Imagine Morsi being tried in an Egyptian court and condemned to death. Imagine the death watch and the execution. Imagine Morsi’s hanging being televised like the hanging of Saddam Hussein.
The Hamas link that the military is applying to Morsi’s prison break is important. The Egyptian military has placed Hamas and Gaza front and center from the beginning as the locus of Morsi – and the Muslim Brotherhood’s – betrayal of Egypt’s national security.
To characterize support for Palestinians as treasonous behavior is upping the ante. It’s a Middle East game changer. If the Palestinians are seen as outside the bounds of national security or, more, as threats to national security, Palestine will fall off the priority list for Arab governments. As well, Palestinian populations within the Arab world, already suspect, will come under renewed scrutiny.
This is already happening and dovetails with John Kerry’s Washington negotiations scheduled to begin next week.
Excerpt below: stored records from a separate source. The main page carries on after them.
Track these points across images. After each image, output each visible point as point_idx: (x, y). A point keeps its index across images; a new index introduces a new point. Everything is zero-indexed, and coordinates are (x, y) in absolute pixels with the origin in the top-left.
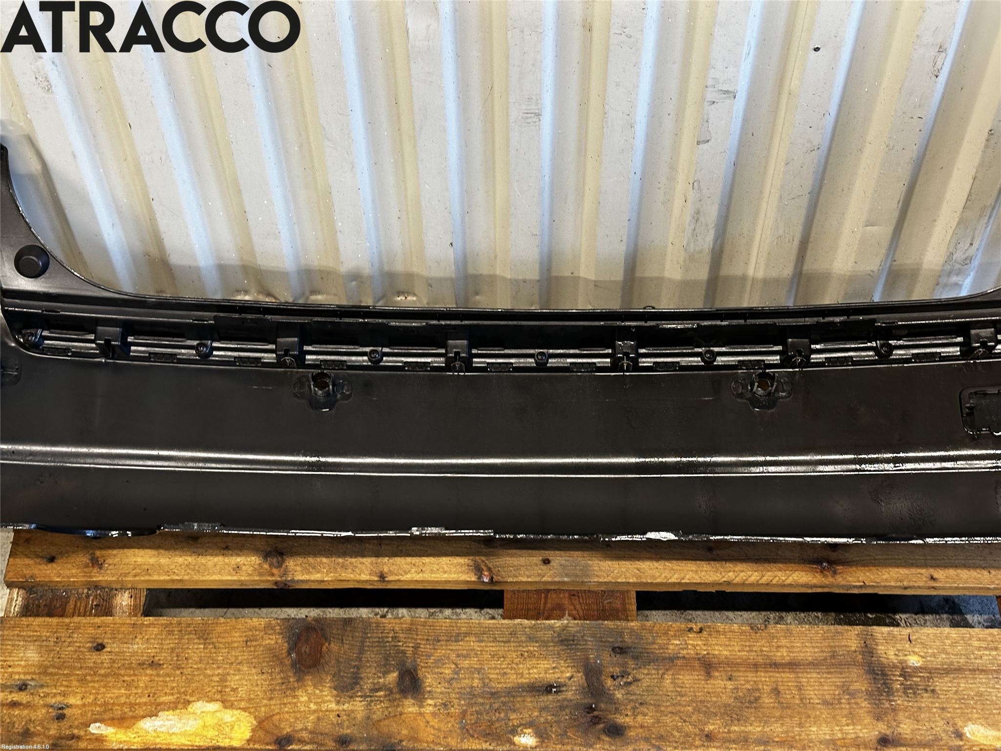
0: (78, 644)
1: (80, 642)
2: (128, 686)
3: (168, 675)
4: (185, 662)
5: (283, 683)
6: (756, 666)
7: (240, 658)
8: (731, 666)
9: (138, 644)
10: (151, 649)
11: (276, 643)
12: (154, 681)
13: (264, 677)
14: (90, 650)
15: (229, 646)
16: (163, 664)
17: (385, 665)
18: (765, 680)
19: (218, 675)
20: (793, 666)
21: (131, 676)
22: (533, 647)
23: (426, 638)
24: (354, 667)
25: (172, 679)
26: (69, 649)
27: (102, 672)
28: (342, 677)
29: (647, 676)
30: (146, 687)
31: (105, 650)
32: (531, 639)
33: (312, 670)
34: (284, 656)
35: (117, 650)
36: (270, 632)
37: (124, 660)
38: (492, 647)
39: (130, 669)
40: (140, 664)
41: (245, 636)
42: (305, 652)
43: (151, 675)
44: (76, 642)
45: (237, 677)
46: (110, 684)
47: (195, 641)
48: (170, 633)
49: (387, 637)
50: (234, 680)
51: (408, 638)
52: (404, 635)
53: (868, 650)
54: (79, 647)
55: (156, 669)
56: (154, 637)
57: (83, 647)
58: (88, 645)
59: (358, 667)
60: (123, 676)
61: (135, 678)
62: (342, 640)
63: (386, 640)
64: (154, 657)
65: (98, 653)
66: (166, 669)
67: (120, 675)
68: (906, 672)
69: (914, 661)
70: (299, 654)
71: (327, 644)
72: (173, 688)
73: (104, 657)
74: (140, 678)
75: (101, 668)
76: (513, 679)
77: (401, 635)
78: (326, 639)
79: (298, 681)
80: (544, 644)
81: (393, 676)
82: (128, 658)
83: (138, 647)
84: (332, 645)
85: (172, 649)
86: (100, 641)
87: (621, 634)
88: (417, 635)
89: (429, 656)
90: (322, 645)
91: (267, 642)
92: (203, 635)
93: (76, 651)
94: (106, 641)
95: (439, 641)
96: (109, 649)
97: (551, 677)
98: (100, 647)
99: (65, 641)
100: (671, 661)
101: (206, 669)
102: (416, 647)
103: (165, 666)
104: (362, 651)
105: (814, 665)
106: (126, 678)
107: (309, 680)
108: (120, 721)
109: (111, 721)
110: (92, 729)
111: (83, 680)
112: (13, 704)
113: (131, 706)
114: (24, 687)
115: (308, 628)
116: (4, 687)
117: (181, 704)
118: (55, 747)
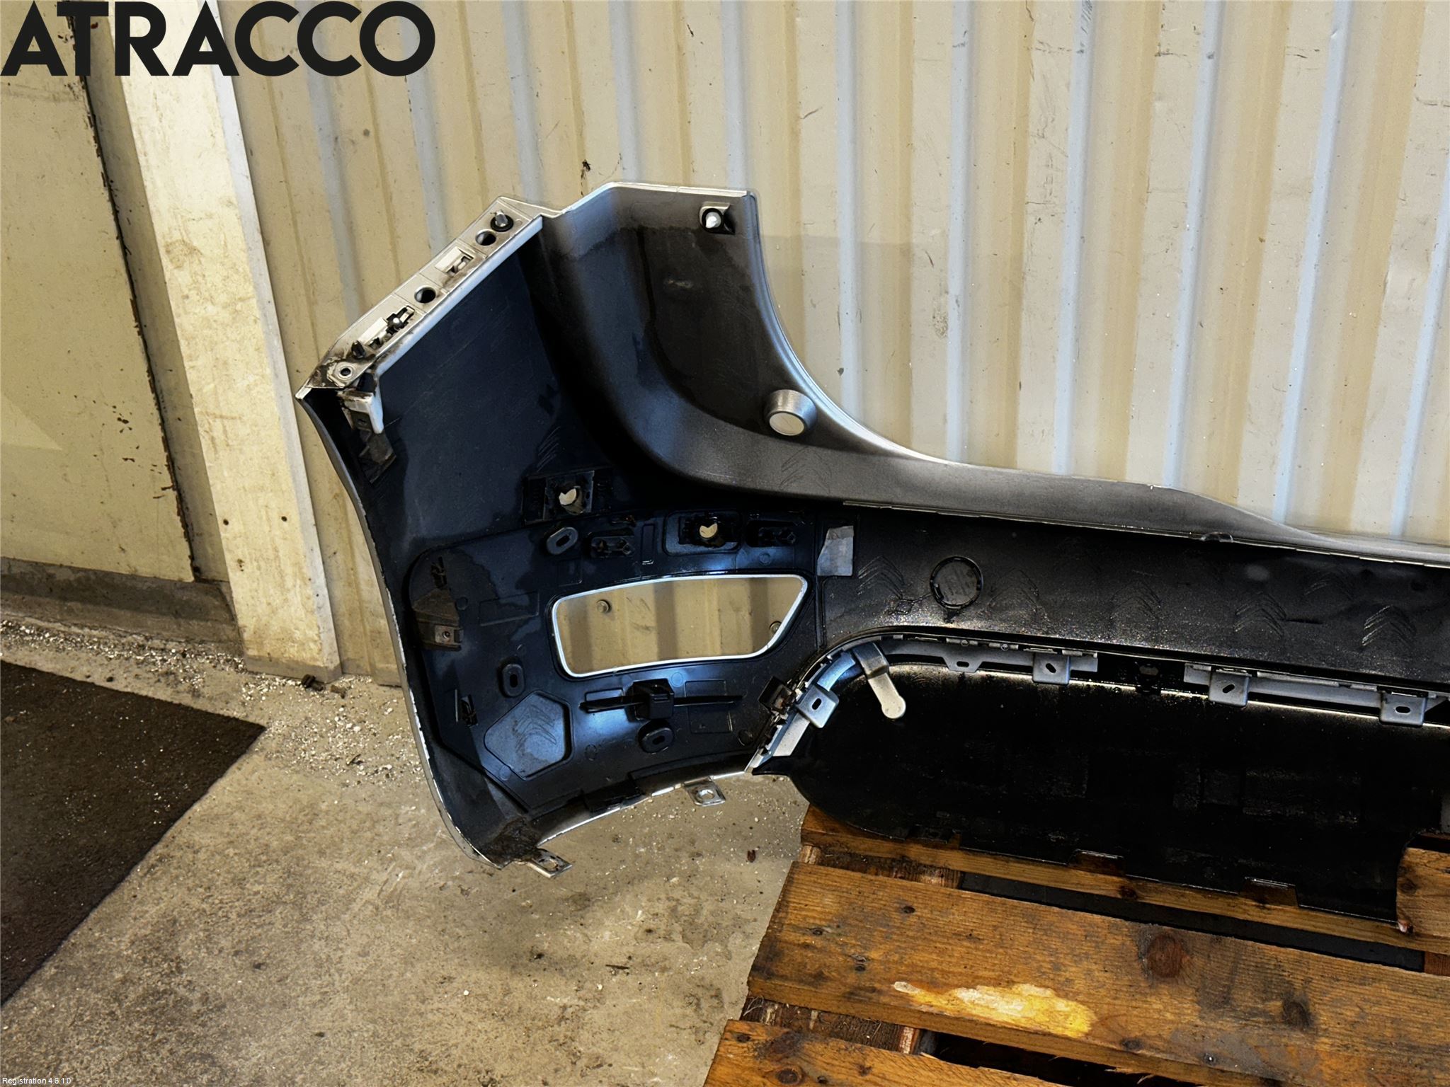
0: (882, 902)
1: (886, 901)
2: (942, 952)
3: (989, 951)
4: (1010, 942)
5: (1131, 986)
7: (1078, 951)
9: (953, 914)
10: (969, 922)
11: (1123, 944)
12: (972, 954)
13: (1107, 975)
14: (897, 910)
15: (1065, 936)
16: (983, 940)
17: (1265, 992)
19: (1051, 962)
21: (944, 943)
23: (1320, 974)
24: (1224, 986)
25: (994, 955)
26: (874, 904)
27: (911, 934)
28: (1208, 993)
30: (962, 957)
31: (914, 913)
33: (1168, 979)
34: (1133, 959)
35: (929, 916)
36: (1117, 932)
37: (937, 927)
38: (1411, 999)
39: (943, 936)
40: (954, 934)
41: (1085, 931)
42: (1160, 960)
43: (969, 947)
44: (881, 900)
45: (1073, 969)
46: (920, 948)
47: (1023, 924)
48: (994, 911)
49: (1267, 964)
50: (1072, 971)
51: (1297, 970)
52: (1291, 966)
54: (885, 905)
55: (974, 942)
56: (972, 910)
57: (889, 906)
58: (895, 905)
59: (1229, 988)
60: (935, 942)
61: (950, 947)
62: (1209, 957)
63: (1267, 966)
64: (972, 930)
65: (906, 915)
66: (987, 945)
67: (932, 940)
70: (1151, 959)
71: (1188, 957)
72: (994, 965)
73: (912, 919)
74: (954, 948)
75: (909, 930)
76: (1439, 1036)
77: (1286, 965)
78: (1187, 952)
79: (1150, 987)
81: (1276, 1004)
82: (941, 926)
83: (953, 917)
84: (1195, 959)
85: (994, 926)
86: (910, 904)
88: (1309, 969)
89: (1324, 993)
90: (1182, 957)
91: (1112, 941)
92: (1033, 921)
93: (881, 909)
94: (915, 905)
95: (1338, 980)
96: (919, 914)
98: (910, 910)
99: (868, 897)
101: (1035, 954)
102: (1308, 981)
103: (985, 942)
104: (1233, 972)
106: (938, 945)
107: (1164, 989)
108: (932, 985)
109: (919, 984)
110: (899, 986)
111: (887, 938)
112: (806, 946)
113: (943, 972)
114: (818, 932)
115: (1165, 937)
116: (796, 928)
117: (1004, 982)
118: (851, 995)
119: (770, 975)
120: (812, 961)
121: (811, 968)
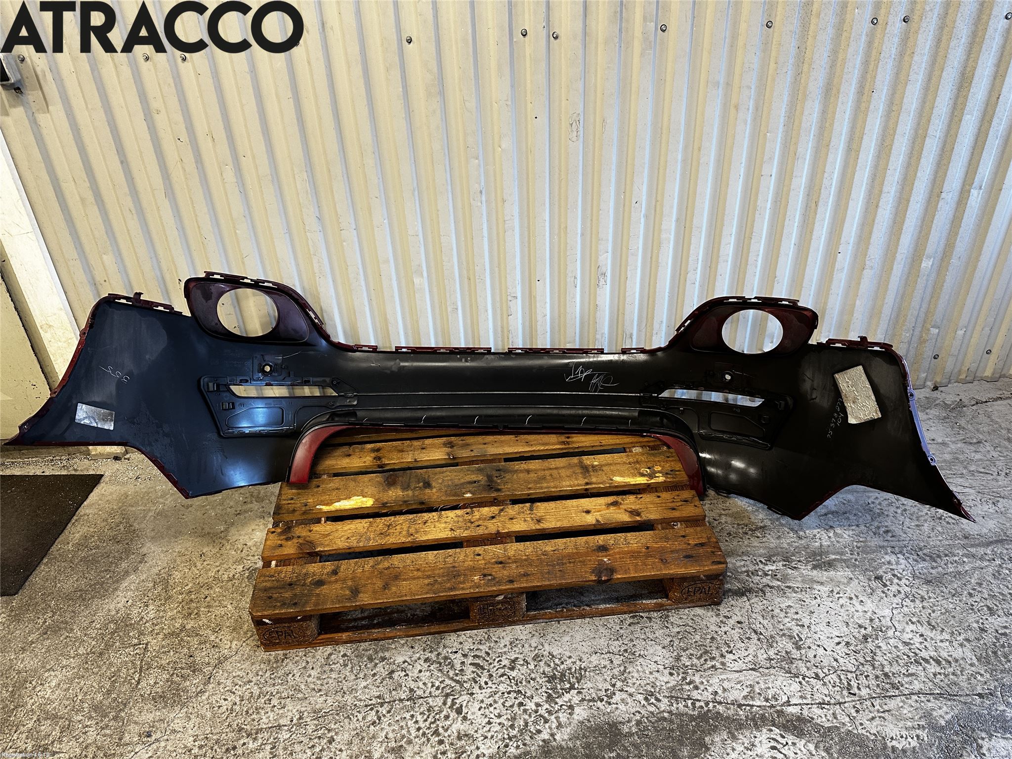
2: (329, 495)
4: (348, 487)
5: (383, 489)
6: (544, 470)
7: (367, 485)
8: (536, 471)
10: (336, 485)
11: (379, 480)
12: (338, 493)
13: (376, 488)
14: (315, 487)
15: (364, 482)
16: (341, 488)
17: (418, 482)
18: (547, 473)
19: (360, 490)
20: (556, 468)
22: (469, 472)
23: (432, 475)
24: (407, 484)
25: (345, 492)
27: (320, 492)
28: (404, 486)
29: (508, 476)
30: (335, 495)
32: (468, 470)
33: (393, 485)
34: (383, 483)
35: (325, 486)
38: (455, 474)
39: (329, 491)
40: (332, 489)
41: (369, 479)
42: (390, 481)
46: (323, 495)
47: (351, 482)
48: (342, 480)
50: (366, 490)
52: (425, 475)
53: (581, 462)
55: (338, 490)
56: (337, 483)
57: (312, 487)
59: (409, 483)
60: (327, 493)
62: (403, 477)
63: (418, 476)
64: (337, 487)
65: (318, 488)
66: (342, 490)
68: (593, 466)
69: (596, 463)
70: (388, 481)
71: (398, 479)
72: (345, 494)
73: (320, 489)
74: (333, 493)
76: (462, 481)
77: (423, 474)
78: (397, 477)
79: (388, 488)
80: (473, 471)
81: (421, 484)
82: (328, 488)
83: (332, 485)
84: (400, 479)
85: (343, 484)
87: (499, 466)
88: (429, 475)
89: (433, 478)
90: (396, 480)
91: (376, 481)
92: (355, 481)
94: (320, 484)
95: (436, 474)
96: (322, 487)
97: (475, 479)
98: (319, 486)
100: (516, 471)
101: (356, 488)
102: (429, 477)
104: (410, 480)
105: (563, 467)
107: (392, 488)
108: (327, 504)
109: (324, 505)
110: (317, 507)
111: (313, 495)
112: (289, 504)
113: (331, 500)
114: (292, 499)
115: (391, 475)
116: (285, 500)
117: (348, 497)
118: (305, 513)
119: (279, 514)
120: (291, 507)
121: (291, 509)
On Kerry’s last trip to the Middle East he avoided Israel and met with Palestinian leadership in Jordan. This was curious. Why meet with Palestinian leadership in Amman rather than in Ramallah?
As Nicola Nasser points out in Al Ahram, Kerry’s tactics were calculated. With the help of the Arab League, the Palestinians are being boxed in:
A new tactic by US Secretary of State John Kerry is causing a split within the Palestine Liberation Organisation (PLO) ranks regarding further talks with Israel. Kerry is apparently using the Arab League’s Follow-Up Committee on the Arab Peace Initiative (FCAPI) to bully the Palestinians into accepting new ground rules for the talks to which they had objected in the past.
In his sixth tour of the region as secretary of state, Kerry did something unusual. Instead of visiting Israel, as he always does, he left it out of his itinerary, deciding instead to hold most of the talks in the Jordanian capital Amman. While there, he conferred with Palestinian President Mahmoud Abbas as well as members of the FCAPI. As the talks progressed, it became clear that Kerry was no longer focusing on Israel, the country that has torpedoed all previous attempts at peace, but on the PLO. His aim is to get the latter to offer more concessions than any they have accepted in the past.
In order to do this, Kerry wanted to get the FCAPI to accept these concessions on behalf of the Palestinians, a new tactic that may or may not be working but that so far has succeeded in causing divisions and widespread consternation in Palestinian circles. The tactic is not totally new, for it resonates with the manner in which US diplomats have used the Arab League to justify foreign intervention for the sake of regime change in countries such as Iraq and Libya in the past.
Nasser doesn’t mention how Syria fits in his analysis. Even so, he raises the question as to whether Egypt’s unfolding “revolution” is yet another example of regime change.
The debate in Washington was whether a coup is a coup when national security is at stake. Perhaps the debate should have been about whether a revolution is really regime change.